Warning – No Hummingbirds were harmed during the creation of this blog post.
Ever since my wife and I bought our house 15 years ago we’ve both hated the kitchen. The initial catalyst was the hand-painted tile backsplash behind the stove. At the time the kitchen was a recent remodel and the appliances were new and good quality. Since then we’ve grown to hate the cabinets and loathe the appliances. The ‘fridge especially, when it dies we’ll have to rip out part of the cabinets to be able to get it out of the kitchen because of how everything was constructed.
It’s going to be a couple of years before we’re ready to overhaul the kitchen, so we’re living with it. Truth be told, I’d trained myself not to see the butt-ugly tile behind the stove. It was a sort of zen thing, or maybe a Star Wars thing (“These are not the tiles you’re looking for…”, Jedi hand wave). And I like hummingbirds, we have a flock of them that regularly feeds on our deck. It’s just the cheesy tile rendition I dislike.

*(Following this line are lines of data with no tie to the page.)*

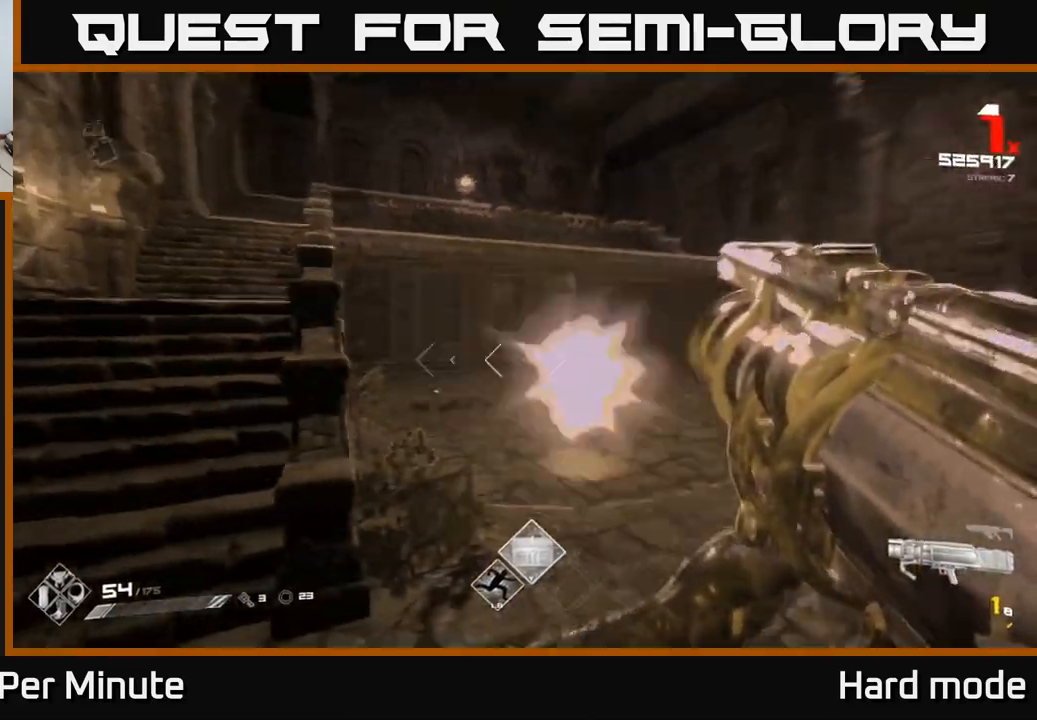
{"buttons": ["R1"], "left_stick": "left", "right_stick": "right"}
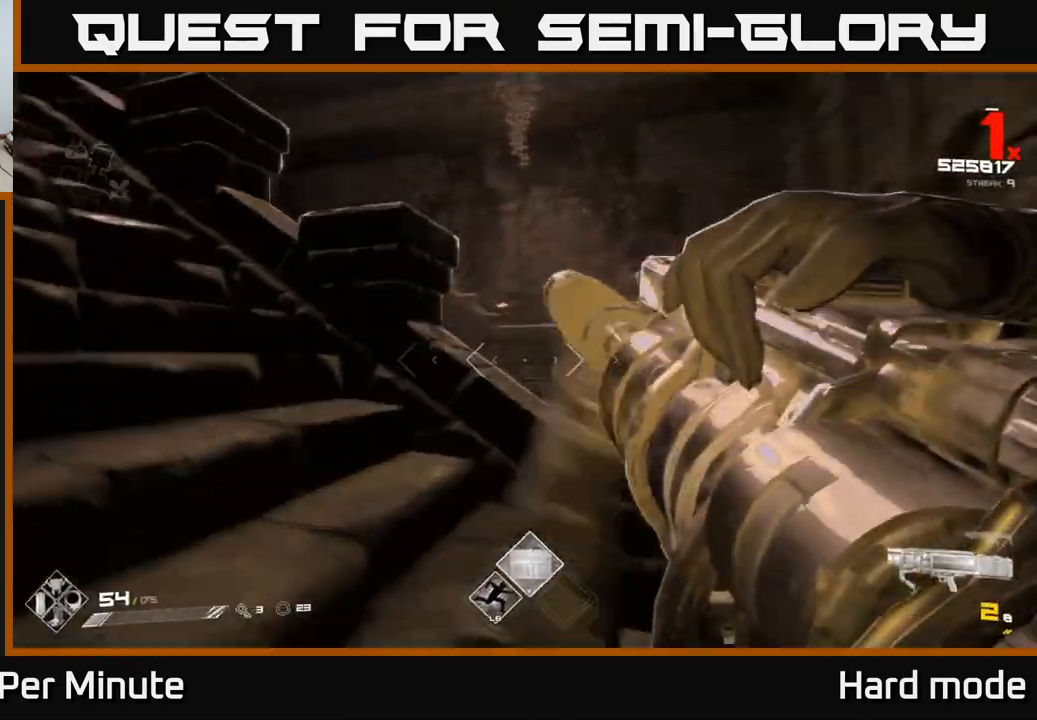
{"buttons": [], "left_stick": "up-left", "right_stick": "left", "events": [[83, "R1", "up"], [133, "right_stick", "center"], [267, "R1", "down"], [383, "left_stick", "up-left"], [383, "right_stick", "left"], [400, "R1", "up"]]}
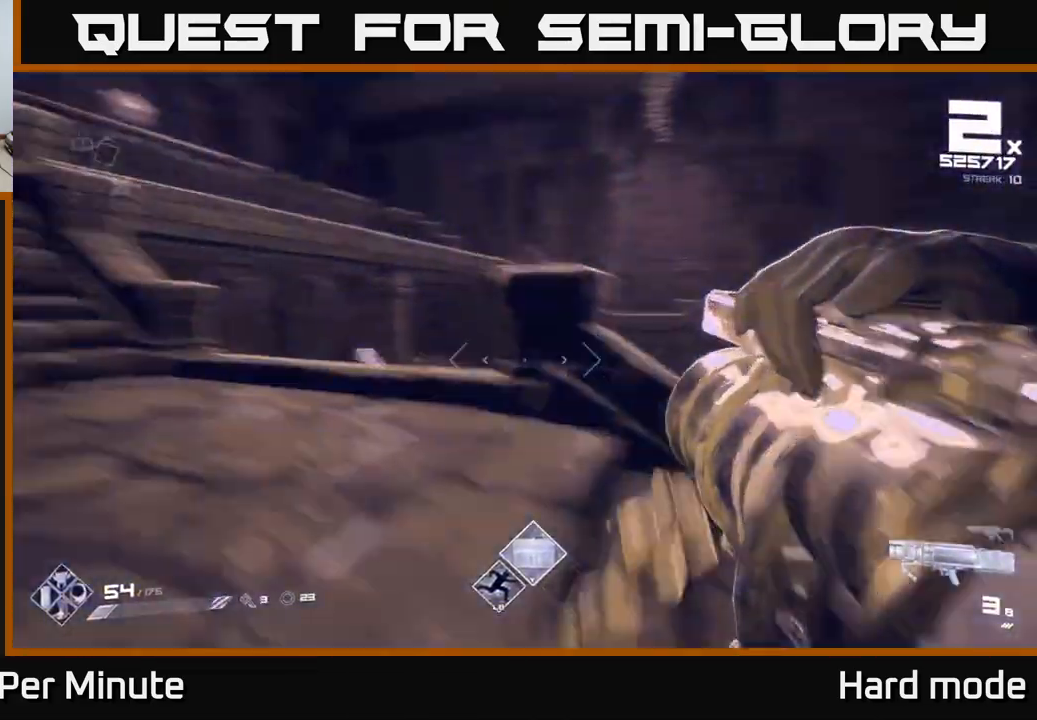
{"buttons": ["R1"], "left_stick": "up-left", "right_stick": "center", "events": [[183, "right_stick", "center"], [417, "R1", "down"]]}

But this morning my lovely wife announced she had found the solution to our tile problem — Tile Tattoos, Stickers that overlay tiles to add a design or change their color. Unfortunately, this brought the hummingbirds and flowers back to the forefront of my brain, ruining whatever zen tricks I’d invented. And, at the same time I just couldn’t see putting stickers over the tile. I thought about running down to the home center and getting a case of tile and replacing the ones behind the stove. I had a suspicion that replacing the tile wouldn’t be as easy at that. Every time I’ve worked on our house I’ve had to go further than I expected, re-doing the shoddy work the previous owner did.
Instead I decided to cover up the ugly with something I could make out of junk I had on hand. My personal aesthetic runs to retro, industrial, deco – and lately Greene & Greene. When I was designing and manufacturing chopper parts I used early sports-racing cars as part of my inspiration. After poking around in the shop I settled on an approach based on junk I had on hand — some copper rivets, steel flat bar and aluminum sheet. I really wanted copper, but I didn’t have any pieces big enough to do the trick.
I cut four pieces of 1″ x 1/4″ cord rolled steel bar (I really prefer cold-rolled, the hot rolled has mill scale and mashed edges). I welded and ground the four pieces to make a frame, and drilled it for 3/16″ solid rivets. The rivet holes are deeply countersunk on the back so I could form the back of the rivet flat over the countersink.
I cut a piece of .062″ aluminum sheet to fit the frame, plus a 1.5″ tab at the bottom to fill the gap between the wall and the stove. I clamped it in place and match-drilled the holes for the rivets. I dropped rivets into the holes as I went to keep the sheet and frame from getting out of alignment.
Then I sprayed the frame with some black paint, deburred the holes in the aluminum, gave it a sanded texture, and riveted the parts together. I supported the rounded head of the rivet on the front with a steel block that has a dimple in it, and drove the back side of the rivets flush with the sheet. The aluminum sheet and the tail of the rivet deform into the countersink. It’s super strong, and flush.
Honestly, the hardest part of this project was installing it, I had to make two trips to the hardware store because two of the anchor bolts I bought didn’t work out. One stripped (and I had to hack saw it off and poke the back half thought the wall) and the other just collapsed the drywall and I had to get a different kind of toggle.
My wife and I are both happy with the change. I think it slightly more industrial than she wanted, but at the same time it’s significantly less cheesy that what we had.
Tomorrow I plan to get back to the Underhill nail cabinet, I have all of the stock for the drawers milled, and one test drawer made. I think I can do the other 20 in a day, they are pretty simple.